#### WHAT TO DO
Reply with each record repeated exactly.

#### DATA PROVIDED
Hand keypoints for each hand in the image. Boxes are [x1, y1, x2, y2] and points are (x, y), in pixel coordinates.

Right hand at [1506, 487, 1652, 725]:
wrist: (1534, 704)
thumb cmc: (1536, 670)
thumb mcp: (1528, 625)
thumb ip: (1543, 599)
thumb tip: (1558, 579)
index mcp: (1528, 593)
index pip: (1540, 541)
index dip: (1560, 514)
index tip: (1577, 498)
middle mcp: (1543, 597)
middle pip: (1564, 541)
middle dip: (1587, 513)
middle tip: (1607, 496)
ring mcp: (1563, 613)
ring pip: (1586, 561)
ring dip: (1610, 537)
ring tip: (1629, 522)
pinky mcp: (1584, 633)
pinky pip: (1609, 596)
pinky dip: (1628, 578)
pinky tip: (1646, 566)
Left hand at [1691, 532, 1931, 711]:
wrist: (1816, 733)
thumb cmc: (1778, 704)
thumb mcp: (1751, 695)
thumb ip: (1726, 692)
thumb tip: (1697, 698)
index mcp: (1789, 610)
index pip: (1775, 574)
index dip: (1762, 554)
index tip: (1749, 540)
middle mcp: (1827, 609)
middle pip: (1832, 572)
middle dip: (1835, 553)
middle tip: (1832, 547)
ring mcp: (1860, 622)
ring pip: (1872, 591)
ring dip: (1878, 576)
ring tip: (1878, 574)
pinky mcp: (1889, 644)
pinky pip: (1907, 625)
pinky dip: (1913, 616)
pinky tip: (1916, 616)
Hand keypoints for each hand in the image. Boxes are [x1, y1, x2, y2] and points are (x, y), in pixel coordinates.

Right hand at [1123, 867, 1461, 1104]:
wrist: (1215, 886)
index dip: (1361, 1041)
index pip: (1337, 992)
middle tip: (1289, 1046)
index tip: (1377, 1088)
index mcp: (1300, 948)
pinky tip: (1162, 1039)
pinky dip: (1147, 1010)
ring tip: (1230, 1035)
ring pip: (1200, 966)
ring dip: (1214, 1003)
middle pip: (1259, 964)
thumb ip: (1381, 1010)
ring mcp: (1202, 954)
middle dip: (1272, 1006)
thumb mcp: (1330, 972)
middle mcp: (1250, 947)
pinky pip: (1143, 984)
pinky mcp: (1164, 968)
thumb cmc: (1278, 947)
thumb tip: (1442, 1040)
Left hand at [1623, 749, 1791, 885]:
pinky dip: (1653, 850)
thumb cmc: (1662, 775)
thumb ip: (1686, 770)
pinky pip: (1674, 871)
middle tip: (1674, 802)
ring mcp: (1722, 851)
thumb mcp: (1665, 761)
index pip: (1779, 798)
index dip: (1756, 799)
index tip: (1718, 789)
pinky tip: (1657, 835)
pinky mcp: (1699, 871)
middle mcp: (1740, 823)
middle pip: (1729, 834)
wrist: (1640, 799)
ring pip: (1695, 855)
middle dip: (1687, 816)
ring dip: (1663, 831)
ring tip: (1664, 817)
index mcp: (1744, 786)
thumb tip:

#### TASK RESULT
Hand keypoints for each hand in the image. Boxes are [x1, y1, x2, y2] and points are (x, y), in pixel coordinates.

Right hand at [1506, 487, 1652, 725]:
wrist: (1534, 704)
thumb cmc: (1536, 670)
thumb mcp: (1528, 625)
thumb ip: (1543, 599)
thumb tip: (1558, 579)
index mcp: (1528, 593)
index pip: (1540, 541)
index dip: (1560, 514)
index tip: (1577, 498)
middle mcp: (1543, 597)
middle pip: (1564, 541)
middle dip: (1587, 513)
middle tip: (1607, 496)
ring mcp: (1563, 613)
ring pip: (1586, 561)
ring dip: (1610, 537)
ring tip: (1629, 522)
pinky mcp: (1584, 633)
pinky pip: (1609, 596)
pinky dip: (1628, 578)
pinky tip: (1646, 566)
Left hand at [1691, 532, 1931, 711]:
wrist: (1816, 733)
thumb cmc: (1778, 704)
thumb mcp: (1751, 695)
thumb ip: (1726, 692)
thumb tip: (1697, 698)
index mcp: (1789, 610)
index pip: (1775, 574)
index dip: (1762, 554)
index tip: (1749, 540)
middle mcp: (1827, 609)
middle pip: (1832, 572)
middle dip: (1835, 553)
middle tip: (1832, 547)
ring mcp: (1860, 622)
ring pip: (1872, 591)
ring dip: (1878, 576)
ring tip: (1878, 574)
pinky mcp: (1889, 644)
pinky pip: (1907, 625)
pinky dip: (1913, 616)
pinky tip: (1916, 616)
Hand keypoints for each hand in the image. Boxes are [x1, y1, x2, y2] and points are (x, y), in pixel coordinates.

Right hand at [1123, 867, 1461, 1104]:
wrist: (1215, 886)
index dip: (1361, 1041)
index pip: (1337, 992)
middle tip: (1289, 1046)
index tip: (1377, 1088)
index mcp: (1300, 948)
pinky tip: (1162, 1039)
pinky dip: (1147, 1010)
ring tip: (1230, 1035)
ring pip: (1200, 966)
ring dip: (1214, 1003)
middle pip: (1259, 964)
thumb ip: (1381, 1010)
ring mcp: (1202, 954)
middle dip: (1272, 1006)
thumb mcp: (1330, 972)
middle mcp: (1250, 947)
pinky pip: (1143, 984)
pinky mcp: (1164, 968)
thumb cmc: (1278, 947)
thumb tip: (1442, 1040)
Left hand at [1623, 749, 1791, 885]:
pinky dip: (1653, 850)
thumb cmc: (1662, 775)
thumb ip: (1686, 770)
pinky pip: (1674, 871)
middle tip: (1674, 802)
ring mcp: (1722, 851)
thumb mcp: (1665, 761)
index pip: (1779, 798)
index dip: (1756, 799)
index tip: (1718, 789)
pinky tip: (1657, 835)
pinky mcp: (1699, 871)
middle mcp: (1740, 823)
middle pip: (1729, 834)
wrist: (1640, 799)
ring pip: (1695, 855)
middle dip: (1687, 816)
ring dip: (1663, 831)
ring tip: (1664, 817)
index mcp: (1744, 786)
thumb tip:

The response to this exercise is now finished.